Mediatrice dell'accordo siglato due giorni fa, Mosca comincia a muoversi con scioltezza sullo scacchiere caucasico. La Turchia non intende perdere posizioni
I nodi dell'accordo sul Nagorno Karabakh cominciano a venire al pettine.
Per garantire il rispetto dell'accordo di pace, siglato lo scorso 10 novembre, la Russia ha iniziato il dispiegamento dei primi contingenti di circa 2000 militari. Arriveranno mano a mano che le forze armene partiranno e che il territorio tornerà sotto il controllo dell'Azerbaigian.
La presenza turca non è prevista come ha ricordato il ministro degli Esteri Sergey Lavrov: "Il centro di monitoraggio della pace per i rappresentanti turchi opererà esclusivamente in modalità remota, utilizzando mezzi tecnici di controllo, inclusi droni e altre tecnologie che consentono di determinare la situazione sul terreno in Karabakh, principalmente sulla zona di contatto, e per controllare chi osserva il cessate il fuoco e chi no".
A pace fatta, Ankara aveva sostenuto la necessità della presenza turca in cabina di regia per controllare il cessate il fuoco. L'idea era un centro d'osservazione russo-turco in territorio azero che non ha niente ache vedere con le forze impegnate a mantenere la pace dispiegate nel Karabakh.
Il punto di vista russo non combacia con quello azero. Il presidente Ilham Aliev ha dichiarato che i turchi dovrebbero partecipare alla missione di peacekeeping. E di questo ne è convinta anche la Turchia, il ministro degli Esteri turco Cavusoglu ha ribadito che i turchi dovrebbero partecipare alla missione di pace sullo stesso piano russo. Una cosa è certa, la presenza dei turchi nel Caucaso che è aumentata negli ultimi anni ha indotto Mosca a intervenire.
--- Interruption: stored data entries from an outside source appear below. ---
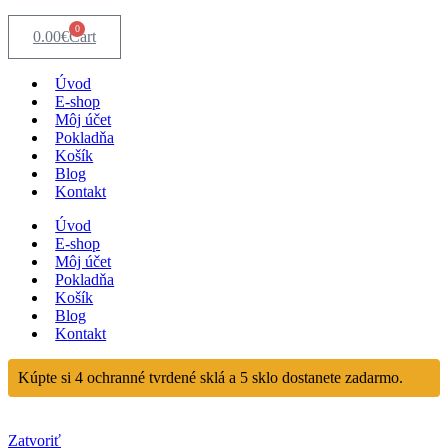
0
0.00
€
Cart
Úvod
E-shop
Môj účet
Pokladňa
Košík
Blog
Kontakt
Úvod
E-shop
Môj účet
Pokladňa
Košík
Blog
Kontakt
Kúpte si 4 ochranné tvrdené sklá a 5 sklo dostanete zadarmo.
Zatvoriť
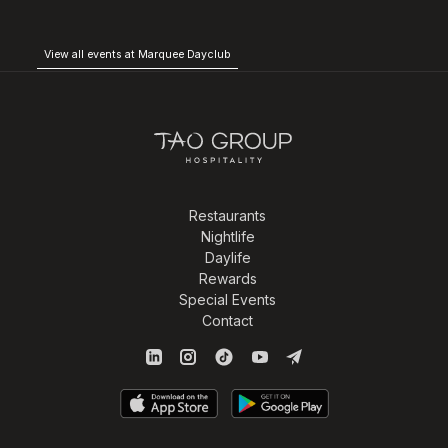
View all events at Marquee Dayclub
Restaurants
Nightlife
Daylife
Rewards
Special Events
Contact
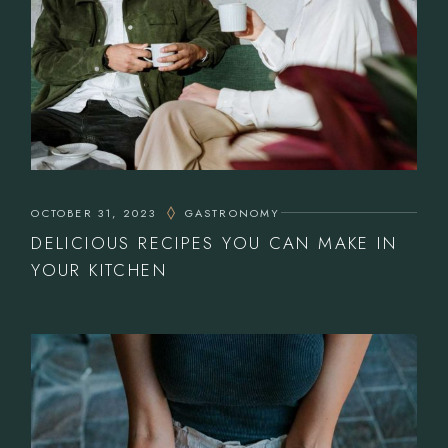
OCTOBER 31, 2023
GASTRONOMY
DELICIOUS RECIPES YOU CAN MAKE IN
YOUR KITCHEN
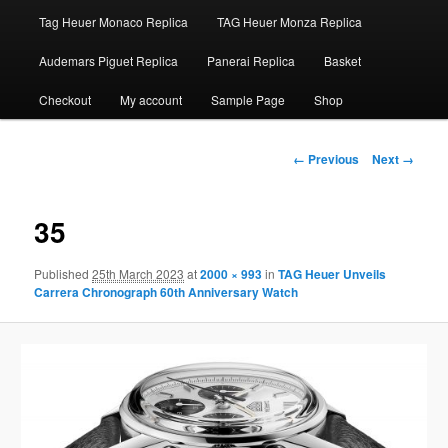
Tag Heuer Monaco Replica
TAG Heuer Monza Replica
Audemars Piguet Replica
Panerai Replica
Basket
Checkout
My account
Sample Page
Shop
Image
← Previous
Next →
navigation
35
Published
25th March 2023
at
2000 × 993
in
TAG Heuer Unveils
Carrera Chronograph 60th Anniversary Watch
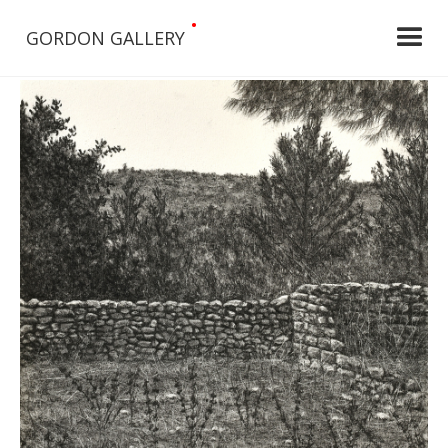
•
GORDON GALLERY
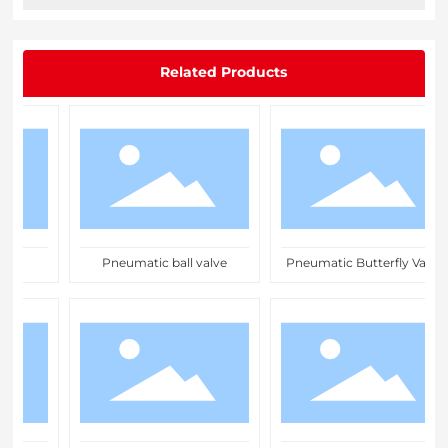
Related Products
ve
Pneumatic ball valve
Pneumatic Butterfly Valve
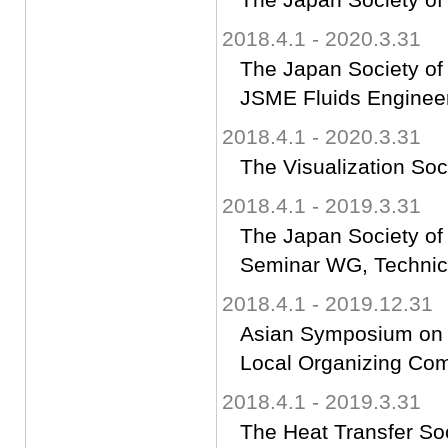
2018.4.1 - 2020.3.31
The Japan Society of
JSME Fluids Engineer
2018.4.1 - 2020.3.31
The Visualization Soc
2018.4.1 - 2019.3.31
The Japan Society of
Seminar WG, Technica
2018.4.1 - 2019.12.31
Asian Symposium on C
Local Organizing Co
2018.4.1 - 2019.3.31
The Heat Transfer So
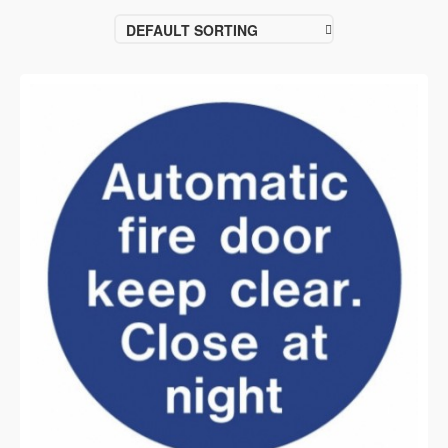
DEFAULT SORTING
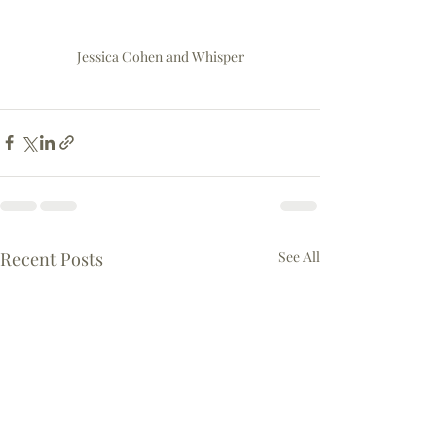
Jessica Cohen and Whisper
Recent Posts
See All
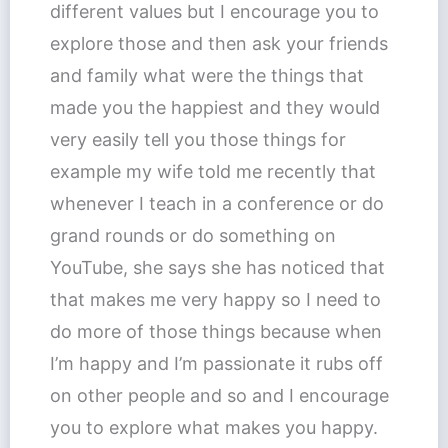
different values but I encourage you to
explore those and then ask your friends
and family what were the things that
made you the happiest and they would
very easily tell you those things for
example my wife told me recently that
whenever I teach in a conference or do
grand rounds or do something on
YouTube, she says she has noticed that
that makes me very happy so I need to
do more of those things because when
I’m happy and I’m passionate it rubs off
on other people and so and I encourage
you to explore what makes you happy.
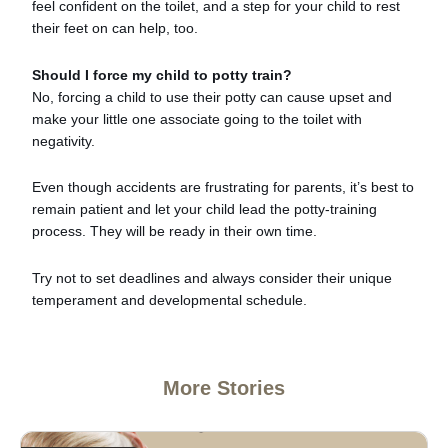
feel confident on the toilet, and a step for your child to rest
their feet on can help, too.
Should I force my child to potty train?
No, forcing a child to use their potty can cause upset and
make your little one associate going to the toilet with
negativity.
Even though accidents are frustrating for parents, it’s best to
remain patient and let your child lead the potty-training
process. They will be ready in their own time.
Try not to set deadlines and always consider their unique
temperament and developmental schedule.
More Stories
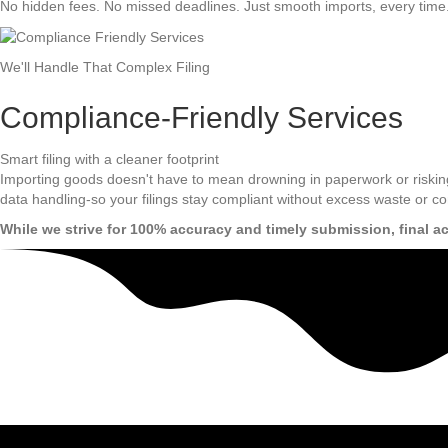
No hidden fees. No missed deadlines. Just smooth imports, every time
We'll Handle That Complex Filing
Compliance-Friendly Services
Smart filing with a cleaner footprint
Importing goods doesn't have to mean drowning in paperwork or riskin
data handling-so your filings stay compliant without excess waste or co
While we strive for 100% accuracy and timely submission, final a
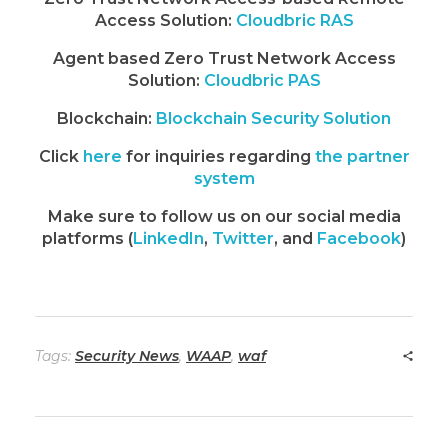
Access Solution:
Cloudbric RAS
Agent based Zero Trust Network Access
Solution:
Cloudbric PAS
Blockchain:
Blockchain Security Solution
Click
here
for inquiries regarding
the partner
system
Make sure to follow us on our social media
platforms (
LinkedIn
,
Twitter
, and
Facebook
)
Tags:
Security News
,
WAAP
,
waf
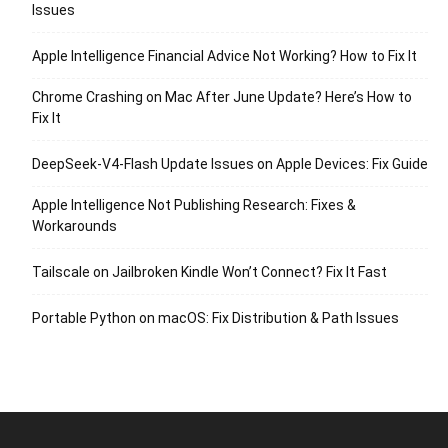
Issues
Apple Intelligence Financial Advice Not Working? How to Fix It
Chrome Crashing on Mac After June Update? Here’s How to
Fix It
DeepSeek-V4-Flash Update Issues on Apple Devices: Fix Guide
Apple Intelligence Not Publishing Research: Fixes &
Workarounds
Tailscale on Jailbroken Kindle Won’t Connect? Fix It Fast
Portable Python on macOS: Fix Distribution & Path Issues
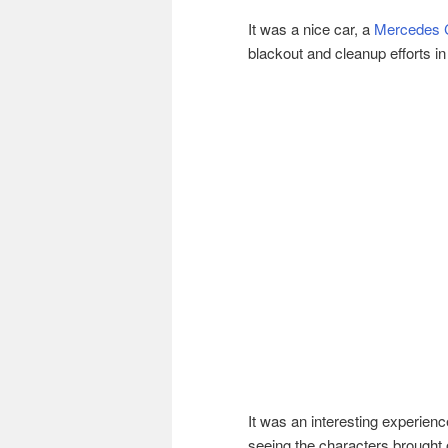
It was a nice car, a
Mercedes
blackout and cleanup efforts i
It was an interesting experienc
seeing the characters brought 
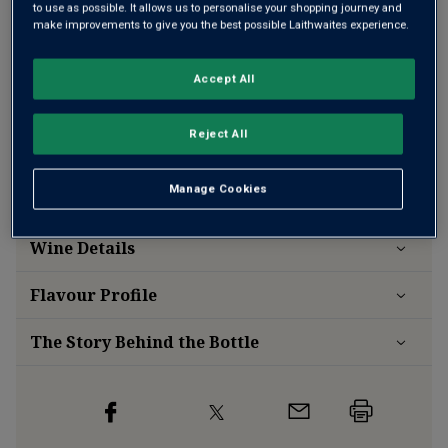
to use as possible. It allows us to personalise your shopping journey and
make improvements to give you the best possible Laithwaites experience.
Add 12 bottles - £192.00 - SAVE £48.00
Accept All
Free delivery
for
12+ bottles
and
Unlimited members
,
otherwise £7.99
Reject All
Risk-free
with our
100% money-back guarantee
Manage Cookies
Wine Details
Flavour
Profile
The Story Behind the Bottle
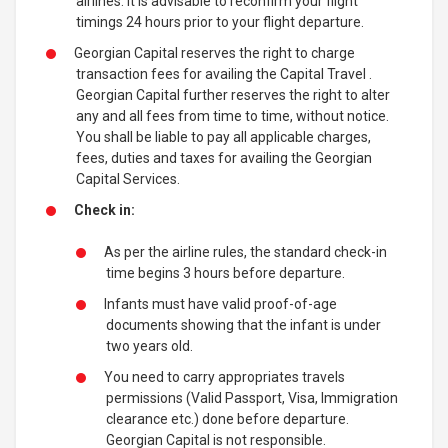
airlines. It is advisable to reconfirm your flight
timings 24 hours prior to your flight departure.
Georgian Capital reserves the right to charge
transaction fees for availing the Capital Travel .
Georgian Capital further reserves the right to alter
any and all fees from time to time, without notice.
You shall be liable to pay all applicable charges,
fees, duties and taxes for availing the Georgian
Capital Services.
Check in:
As per the airline rules, the standard check-in
time begins 3 hours before departure.
Infants must have valid proof-of-age
documents showing that the infant is under
two years old.
You need to carry appropriates travels
permissions (Valid Passport, Visa, Immigration
clearance etc.) done before departure.
Georgian Capital is not responsible.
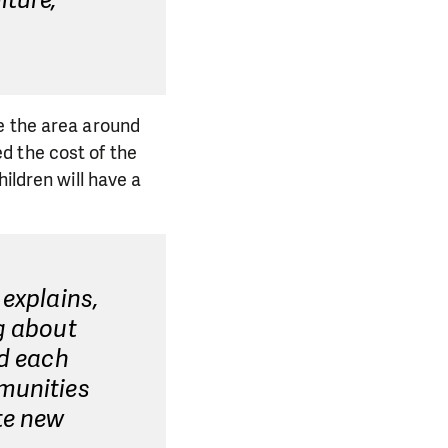
iture,"
e the area around
d the cost of the
ildren will have a
 explains,
g about
nd each
munities
te new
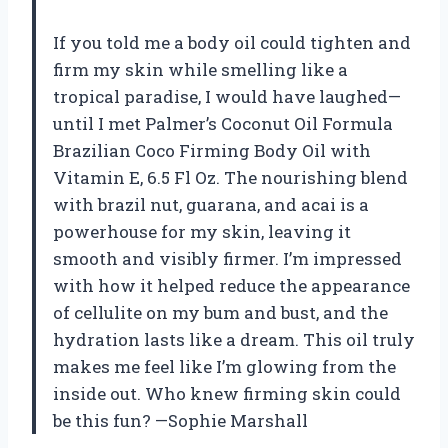
If you told me a body oil could tighten and
firm my skin while smelling like a
tropical paradise, I would have laughed—
until I met Palmer’s Coconut Oil Formula
Brazilian Coco Firming Body Oil with
Vitamin E, 6.5 Fl Oz. The nourishing blend
with brazil nut, guarana, and acai is a
powerhouse for my skin, leaving it
smooth and visibly firmer. I’m impressed
with how it helped reduce the appearance
of cellulite on my bum and bust, and the
hydration lasts like a dream. This oil truly
makes me feel like I’m glowing from the
inside out. Who knew firming skin could
be this fun? —Sophie Marshall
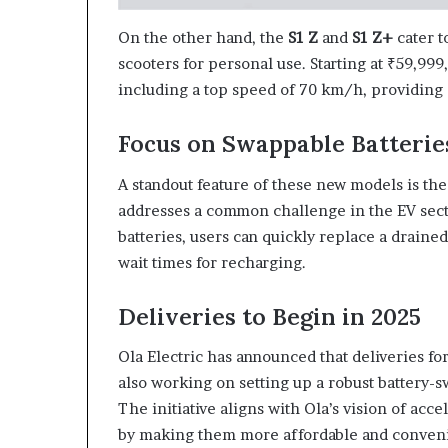
On the other hand, the
S1 Z
and
S1 Z+
cater t
scooters for personal use. Starting at ₹59,99
including a top speed of 70 km/h, providing 
Focus on Swappable Batterie
A standout feature of these new models is the
addresses a common challenge in the EV sec
batteries, users can quickly replace a draine
wait times for recharging.
Deliveries to Begin in 2025
Ola Electric has announced that deliveries fo
also working on setting up a robust battery-
The initiative aligns with Ola’s vision of acce
by making them more affordable and conveni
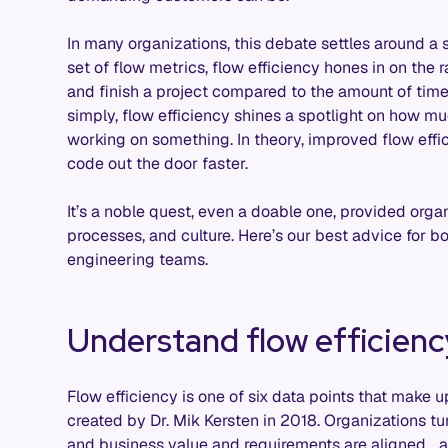
In many organizations, this debate settles around a s
set of flow metrics, flow efficiency hones in on the 
and finish a project compared to the amount of time i
simply, flow efficiency shines a spotlight on how m
working on something. In theory, improved flow ef
code out the door faster.
It’s a noble quest, even a doable one, provided orga
processes, and culture. Here’s our best advice for bo
engineering teams.
Understand flow efficienc
Flow efficiency is one of six data points that make 
created by Dr. Mik Kersten in 2018. Organizations tu
and business value and requirements are aligned… a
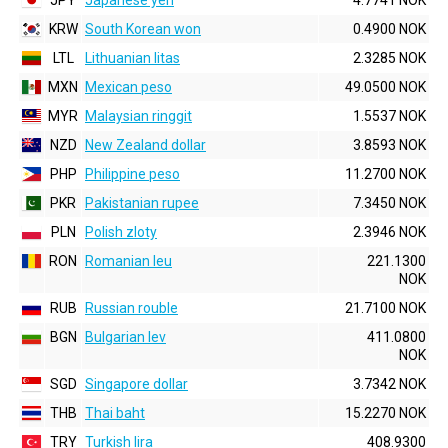
JPY
Japanese yen
4.7741 NOK
KRW
South Korean won
0.4900 NOK
LTL
Lithuanian litas
2.3285 NOK
MXN
Mexican peso
49.0500 NOK
MYR
Malaysian ringgit
1.5537 NOK
NZD
New Zealand dollar
3.8593 NOK
PHP
Philippine peso
11.2700 NOK
PKR
Pakistanian rupee
7.3450 NOK
PLN
Polish zloty
2.3946 NOK
RON
Romanian leu
221.1300
NOK
RUB
Russian rouble
21.7100 NOK
BGN
Bulgarian lev
411.0800
NOK
SGD
Singapore dollar
3.7342 NOK
THB
Thai baht
15.2270 NOK
TRY
Turkish lira
408.9300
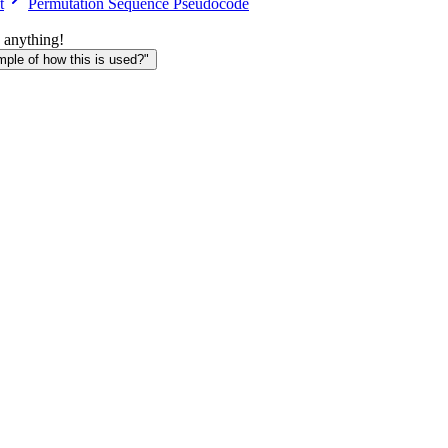
t
Permutation Sequence Pseudocode
 anything!
le of how this is used?"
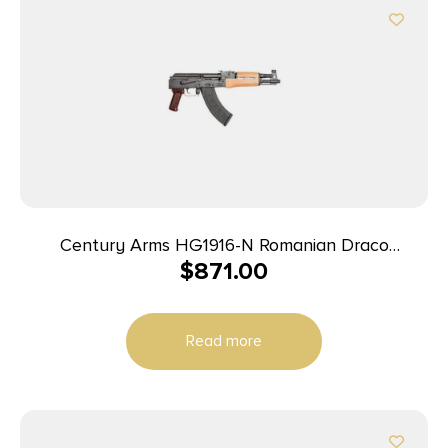
Century Arms HG1916-N Romanian Draco
$
871.00
7.62x39mm Pistol 12.25″ 30+1 Black/Walnut
Read more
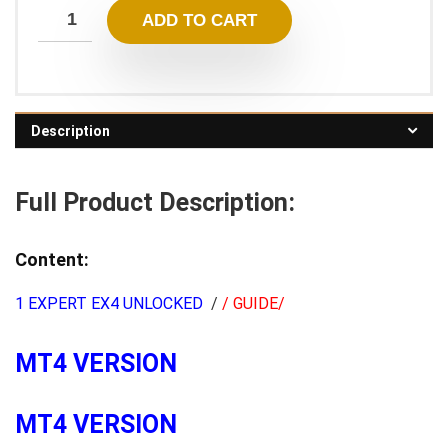
ADD TO CART
Description
Full Product Description:
Content:
1 EXPERT EX4 UNLOCKED
/
/ GUIDE/
MT4 VERSION
MT4 VERSION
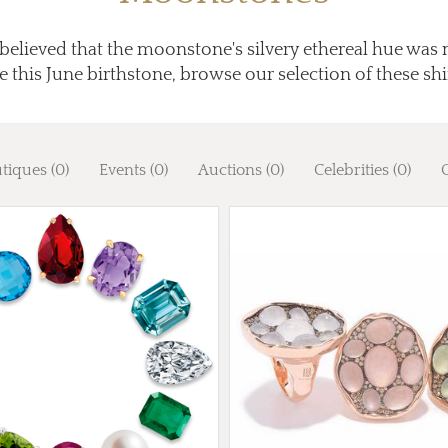
elieved that the moonstone's silvery ethereal hue was 
e this June birthstone, browse our selection of these s
tiques (0)
Events (0)
Auctions (0)
Celebrities (0)
G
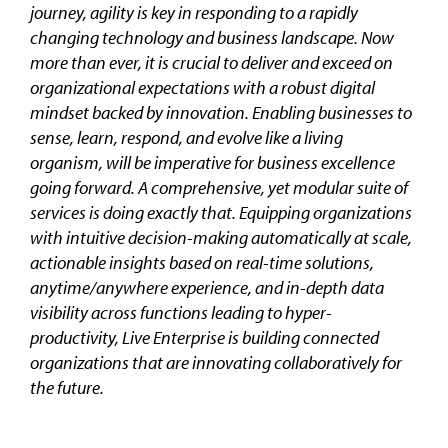
journey, agility is key in responding to a rapidly
changing technology and business landscape. Now
more than ever, it is crucial to deliver and exceed on
organizational expectations with a robust digital
mindset backed by innovation. Enabling businesses to
sense, learn, respond, and evolve like a living
organism, will be imperative for business excellence
going forward. A comprehensive, yet modular suite of
services is doing exactly that. Equipping organizations
with intuitive decision-making automatically at scale,
actionable insights based on real-time solutions,
anytime/anywhere experience, and in-depth data
visibility across functions leading to hyper-
productivity, Live Enterprise is building connected
organizations that are innovating collaboratively for
the future.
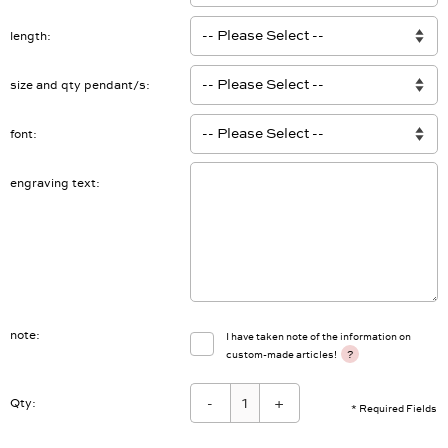
Anzahl Gravur
length
size and qty pendant/s
font
engraving text
note
I have taken note of the information on
?
custom-made articles!
-
+
Qty:
* Required Fields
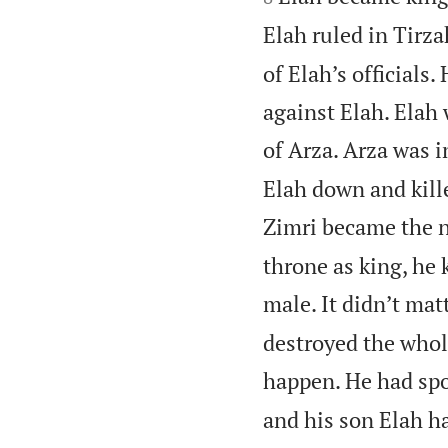
Elah ruled in Tirza
of Elah’s officials
against Elah. Elah
of Arza. Arza was i
Elah down and kille
Zimri became the n
throne as king, he 
male. It didn’t matt
destroyed the whol
happen. He had spo
and his son Elah ha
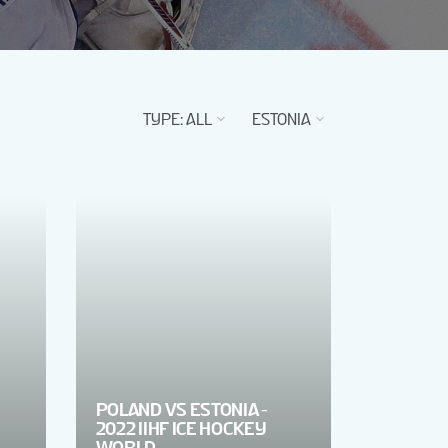
TYPE
:
ALL
ESTONIA
POLAND VS ESTONIA -
2022 IIHF ICE HOCKEY
WORLD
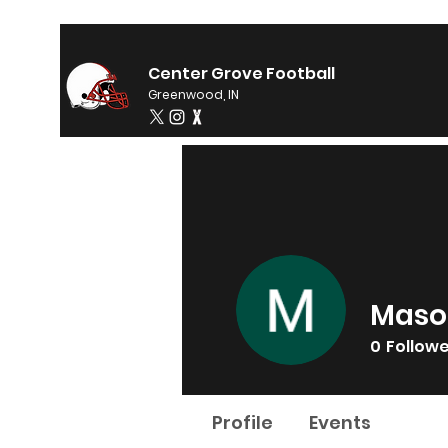
Center Grove Football
Greenwood, IN
Maso
0
Follow
Profile
Events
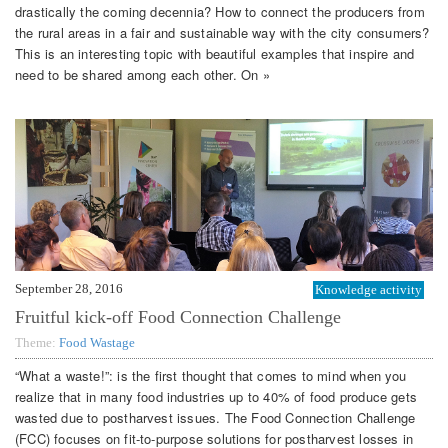
drastically the coming decennia? How to connect the producers from
the rural areas in a fair and sustainable way with the city consumers?
This is an interesting topic with beautiful examples that inspire and
need to be shared among each other. On »
September 28, 2016
Knowledge activity
Fruitful kick-off Food Connection Challenge
Theme:
Food Wastage
“What a waste!”: is the first thought that comes to mind when you
realize that in many food industries up to 40% of food produce gets
wasted due to postharvest issues. The Food Connection Challenge
(FCC) focuses on fit-to-purpose solutions for postharvest losses in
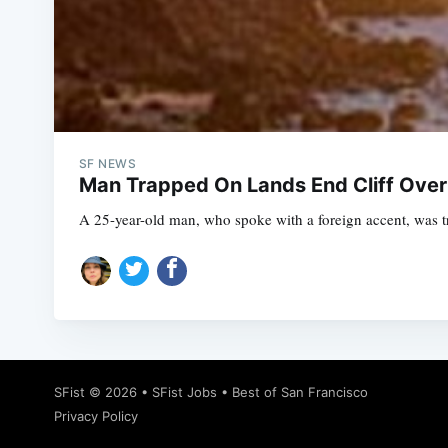
SF NEWS
Man Trapped On Lands End Cliff Over
A 25-year-old man, who spoke with a foreign accent, was tr
SFist
© 2026 •
SFist Jobs
•
Best of San Francisco
Privacy Policy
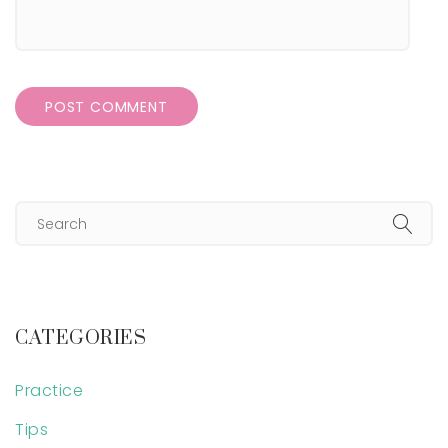
CATEGORIES
Practice
Tips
"La presenza turca nella regione si sta rinforzando da anni ormai e per Mosca non è altro che la conseguenza di un nuovo ordine" spiega Alexander Gabuev, ricercatore a Mosca della Fondazione Carnegie per la pace internazionale.
Dal conflitto, secondo gli analisti turchi e russi ne escono rinforzati, la grande perdente resta l'Armenia.